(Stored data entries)
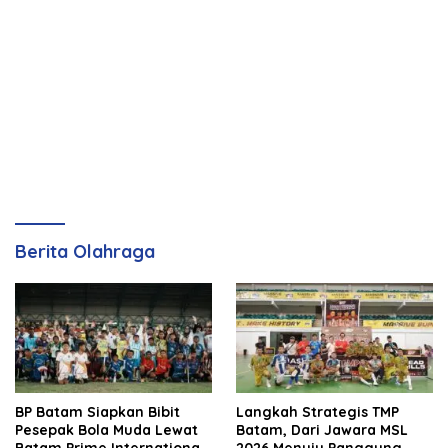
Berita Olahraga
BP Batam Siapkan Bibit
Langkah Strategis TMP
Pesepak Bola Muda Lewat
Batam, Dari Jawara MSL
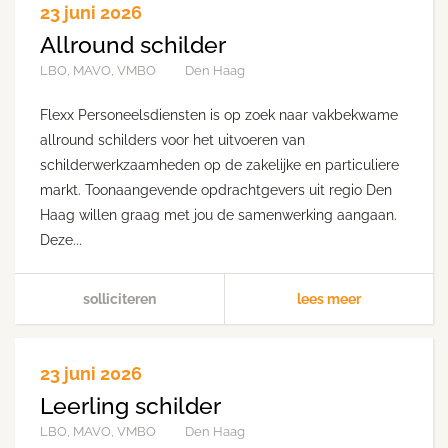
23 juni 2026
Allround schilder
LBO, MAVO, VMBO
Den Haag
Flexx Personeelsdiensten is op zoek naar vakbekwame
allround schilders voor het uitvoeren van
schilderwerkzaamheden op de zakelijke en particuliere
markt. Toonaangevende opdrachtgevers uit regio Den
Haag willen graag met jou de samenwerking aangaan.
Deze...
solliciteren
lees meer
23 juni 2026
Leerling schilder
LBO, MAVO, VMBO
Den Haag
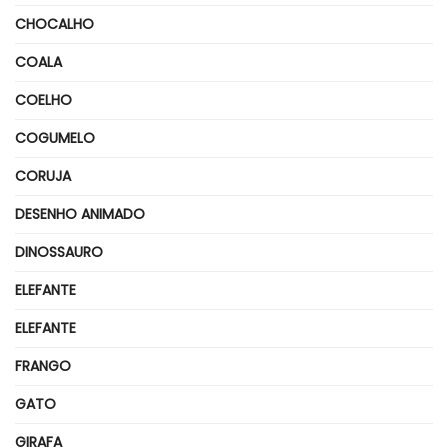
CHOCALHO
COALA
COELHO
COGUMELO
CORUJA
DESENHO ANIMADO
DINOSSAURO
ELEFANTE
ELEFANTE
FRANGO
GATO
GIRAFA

--

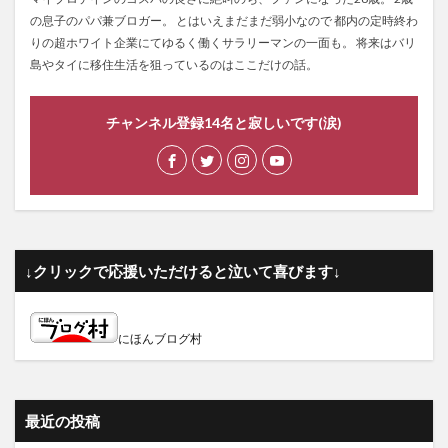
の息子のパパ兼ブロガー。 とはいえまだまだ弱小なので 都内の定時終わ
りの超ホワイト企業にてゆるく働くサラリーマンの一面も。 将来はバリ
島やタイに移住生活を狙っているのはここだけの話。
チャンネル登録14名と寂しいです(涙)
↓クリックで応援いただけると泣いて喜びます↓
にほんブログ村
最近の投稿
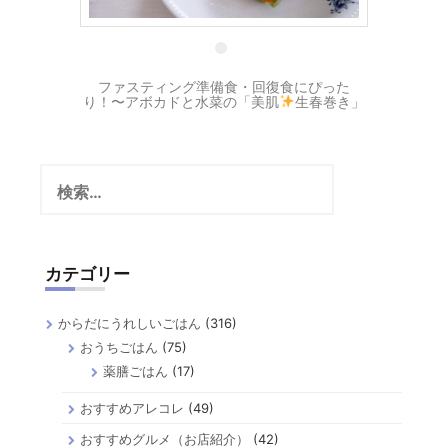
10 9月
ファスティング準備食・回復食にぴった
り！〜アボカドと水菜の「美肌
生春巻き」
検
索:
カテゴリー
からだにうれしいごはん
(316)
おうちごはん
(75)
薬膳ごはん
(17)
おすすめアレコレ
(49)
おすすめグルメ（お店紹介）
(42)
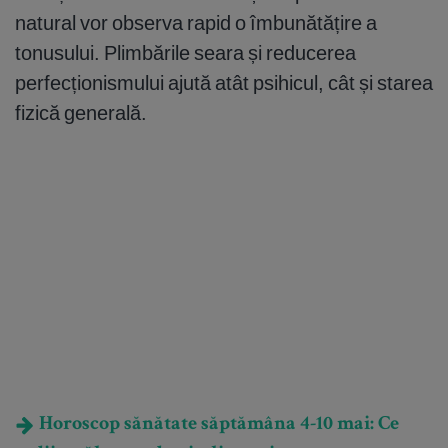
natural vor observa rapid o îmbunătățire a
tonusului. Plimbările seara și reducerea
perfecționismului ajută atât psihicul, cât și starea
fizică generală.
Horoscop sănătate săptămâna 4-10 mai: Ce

==

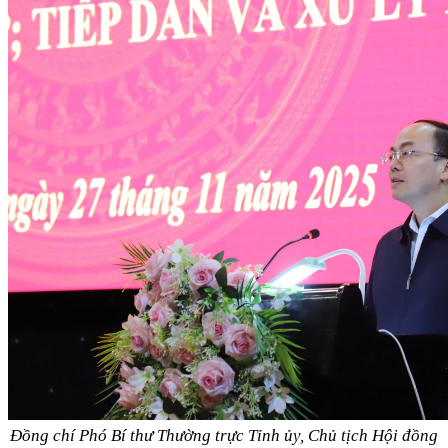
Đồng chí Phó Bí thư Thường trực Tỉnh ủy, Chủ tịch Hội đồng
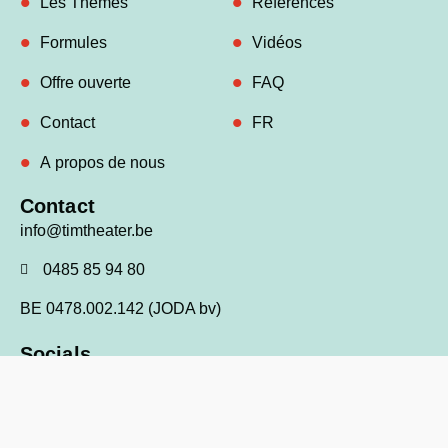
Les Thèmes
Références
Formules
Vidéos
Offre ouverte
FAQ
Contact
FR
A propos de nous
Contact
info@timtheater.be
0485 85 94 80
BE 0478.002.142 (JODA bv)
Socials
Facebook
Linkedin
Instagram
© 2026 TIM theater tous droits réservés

What this task involves:
In how many lines above does the word "Batam" appear? Answer with only the number.

Answer to the exercise:
2